Friday, January 19, 2007

Stupid Sports

It used to really bug me when my dad would come home from work, plop down in his chair, and watch sports for the rest of the night. It seemed to my young eyes that the rest of us were running around the house all evening doing dishes, working on homework, getting yelled at by our exhausted mother for leaving our junk everywhere.

And my dad watched sports. I don’t want to make it sound like my father was lazy, because that’s jut false. He broke his back at work, and he worked hard taking care of our yard and our cars at home. But the fascination with sports kind of torqued me.

Until my dad met the man who would become my husband. You never quite know what to say when you are meeting your daughter’s boyfriend for the first time. And in my long history of catch and release, my poor father met many boyfriends for the first time. So you default to the universal questions: What do you do? Where are you from? Where did you go to school? What do you think about the (fill in the blank with any local sports team)?
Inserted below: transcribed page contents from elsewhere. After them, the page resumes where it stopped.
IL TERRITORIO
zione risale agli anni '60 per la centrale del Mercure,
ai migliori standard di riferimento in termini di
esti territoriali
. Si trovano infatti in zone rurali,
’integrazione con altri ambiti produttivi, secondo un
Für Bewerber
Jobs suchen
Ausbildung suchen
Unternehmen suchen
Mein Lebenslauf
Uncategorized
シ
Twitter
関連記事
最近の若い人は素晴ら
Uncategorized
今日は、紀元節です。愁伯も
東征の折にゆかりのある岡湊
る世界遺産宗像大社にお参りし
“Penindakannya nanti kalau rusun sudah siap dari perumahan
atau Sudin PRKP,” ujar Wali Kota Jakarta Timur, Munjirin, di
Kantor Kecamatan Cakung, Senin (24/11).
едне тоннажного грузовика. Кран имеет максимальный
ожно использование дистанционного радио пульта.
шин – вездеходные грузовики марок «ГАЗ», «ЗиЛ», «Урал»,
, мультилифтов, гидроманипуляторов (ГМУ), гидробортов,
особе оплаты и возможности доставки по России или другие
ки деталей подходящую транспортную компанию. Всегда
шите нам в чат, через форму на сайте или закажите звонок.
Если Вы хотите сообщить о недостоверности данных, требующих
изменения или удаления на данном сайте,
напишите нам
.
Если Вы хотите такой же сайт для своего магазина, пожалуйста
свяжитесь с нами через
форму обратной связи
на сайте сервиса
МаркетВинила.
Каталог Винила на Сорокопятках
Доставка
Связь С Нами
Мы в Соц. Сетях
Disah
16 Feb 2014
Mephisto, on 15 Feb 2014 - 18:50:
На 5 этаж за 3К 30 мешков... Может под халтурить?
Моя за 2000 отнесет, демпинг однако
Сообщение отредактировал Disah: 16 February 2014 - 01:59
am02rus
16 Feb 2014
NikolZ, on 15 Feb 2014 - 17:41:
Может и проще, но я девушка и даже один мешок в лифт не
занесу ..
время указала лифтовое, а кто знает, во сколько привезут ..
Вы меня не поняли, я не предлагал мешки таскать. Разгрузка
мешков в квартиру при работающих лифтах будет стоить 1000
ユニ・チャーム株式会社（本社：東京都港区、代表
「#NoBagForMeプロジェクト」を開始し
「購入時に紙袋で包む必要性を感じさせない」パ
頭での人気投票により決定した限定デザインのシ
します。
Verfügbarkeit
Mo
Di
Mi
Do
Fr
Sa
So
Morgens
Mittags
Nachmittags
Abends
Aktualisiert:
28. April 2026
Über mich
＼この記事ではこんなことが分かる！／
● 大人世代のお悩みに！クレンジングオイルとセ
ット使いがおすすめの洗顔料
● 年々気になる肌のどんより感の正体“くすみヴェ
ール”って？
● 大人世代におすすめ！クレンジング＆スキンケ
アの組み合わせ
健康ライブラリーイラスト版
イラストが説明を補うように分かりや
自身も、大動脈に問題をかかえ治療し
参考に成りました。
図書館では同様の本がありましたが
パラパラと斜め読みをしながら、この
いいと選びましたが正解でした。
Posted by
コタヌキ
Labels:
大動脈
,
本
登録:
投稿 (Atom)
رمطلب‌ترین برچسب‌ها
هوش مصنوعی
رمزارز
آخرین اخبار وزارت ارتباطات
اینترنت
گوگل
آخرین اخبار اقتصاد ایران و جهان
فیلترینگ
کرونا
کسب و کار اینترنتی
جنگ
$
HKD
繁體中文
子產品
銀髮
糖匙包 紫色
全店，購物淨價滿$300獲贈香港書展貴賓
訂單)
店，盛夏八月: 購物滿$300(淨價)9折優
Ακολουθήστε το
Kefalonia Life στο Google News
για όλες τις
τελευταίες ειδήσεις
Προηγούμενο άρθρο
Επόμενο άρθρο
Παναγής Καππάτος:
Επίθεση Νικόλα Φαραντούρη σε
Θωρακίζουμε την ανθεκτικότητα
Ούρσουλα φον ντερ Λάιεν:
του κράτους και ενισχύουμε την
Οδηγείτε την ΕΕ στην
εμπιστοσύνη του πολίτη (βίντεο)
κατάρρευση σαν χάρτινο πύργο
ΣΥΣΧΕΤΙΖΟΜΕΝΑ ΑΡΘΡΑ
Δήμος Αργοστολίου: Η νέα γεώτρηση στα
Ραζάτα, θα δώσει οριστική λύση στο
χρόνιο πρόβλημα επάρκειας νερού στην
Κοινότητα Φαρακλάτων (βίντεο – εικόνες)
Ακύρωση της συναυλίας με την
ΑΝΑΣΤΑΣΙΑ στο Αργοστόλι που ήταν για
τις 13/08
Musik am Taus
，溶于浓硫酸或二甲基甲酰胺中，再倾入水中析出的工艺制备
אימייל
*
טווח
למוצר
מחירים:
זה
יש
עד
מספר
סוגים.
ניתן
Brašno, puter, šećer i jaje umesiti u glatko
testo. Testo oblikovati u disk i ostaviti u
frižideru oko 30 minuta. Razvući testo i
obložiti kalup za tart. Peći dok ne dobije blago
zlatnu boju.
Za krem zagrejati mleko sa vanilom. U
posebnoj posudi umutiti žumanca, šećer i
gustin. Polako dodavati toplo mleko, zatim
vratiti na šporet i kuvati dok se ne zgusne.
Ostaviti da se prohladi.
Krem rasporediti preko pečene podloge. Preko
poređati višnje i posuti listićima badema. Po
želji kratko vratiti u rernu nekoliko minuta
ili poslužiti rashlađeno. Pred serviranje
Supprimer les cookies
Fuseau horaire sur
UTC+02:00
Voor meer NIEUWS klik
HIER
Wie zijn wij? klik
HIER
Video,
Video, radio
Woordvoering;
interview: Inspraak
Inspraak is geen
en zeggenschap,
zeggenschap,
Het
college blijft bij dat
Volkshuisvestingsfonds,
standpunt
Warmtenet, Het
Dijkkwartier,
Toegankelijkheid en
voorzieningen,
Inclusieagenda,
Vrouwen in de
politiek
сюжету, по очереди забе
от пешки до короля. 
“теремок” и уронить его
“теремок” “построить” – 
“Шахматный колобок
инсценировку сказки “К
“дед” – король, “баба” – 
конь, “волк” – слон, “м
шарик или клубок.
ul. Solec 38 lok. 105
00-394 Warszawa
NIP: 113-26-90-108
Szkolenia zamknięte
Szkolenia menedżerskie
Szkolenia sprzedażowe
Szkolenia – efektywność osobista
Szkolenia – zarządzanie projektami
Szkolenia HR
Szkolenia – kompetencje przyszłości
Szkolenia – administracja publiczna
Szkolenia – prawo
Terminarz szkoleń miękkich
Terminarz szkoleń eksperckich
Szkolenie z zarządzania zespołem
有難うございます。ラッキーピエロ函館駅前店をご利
And while the “what do you do” and “where are you from” questions may have generated some idle conversation, the sports question was always the kicker.

With the catch who I finally kept, I watched my dad take him to sports in the first 30 seconds of meeting him, and there they have stayed—and there they have bonded. Today not a conversation goes by that they don’t debate the finer points of this team or that. Dad has come to our house on several occasions to watch “the big game,” and if they watched it separately they are sure to compare notes later. If there’s nothing else to talk about under the sun, they always have sports.

I also observed this with my husband and his own father. When my husband and I met, his father was in the middle of fight with cancer. Discussions of doctors and medications and logistics of care-giving dominated family conversations. But when it was one-on-one with Dad T., inevitably a game was on the television and the conversation revolved around sports. I often observed my husband and his brothers sitting down next to their dad and asking what the score was. They would talk about this quarterback or that running back or who had to win what to advance in the standings. They didn’t dwell on medication or doctors, they dwelt on March Madness and bowl games.

And because of that, they always had something to say. Right up to the end when the battle was almost lost, there was still a golf tournament or a tennis match or a baseball game to analyze and get animated over. The conversation didn’t have to be about another surgery or the possibility of hospice care. It could be about basketball.

I’ve always been on the outside of these conversations. I don’t know much about golf or tennis. But I’ve learned to love what sports has done for my husband’s relationship with my dad and what it did for his relationship with his dad. And I look forward to what it will do with my husband’s relationship with our children. I probably won’t condone watching sports all evening after work every day, but I will better understand what that passion can do for our family.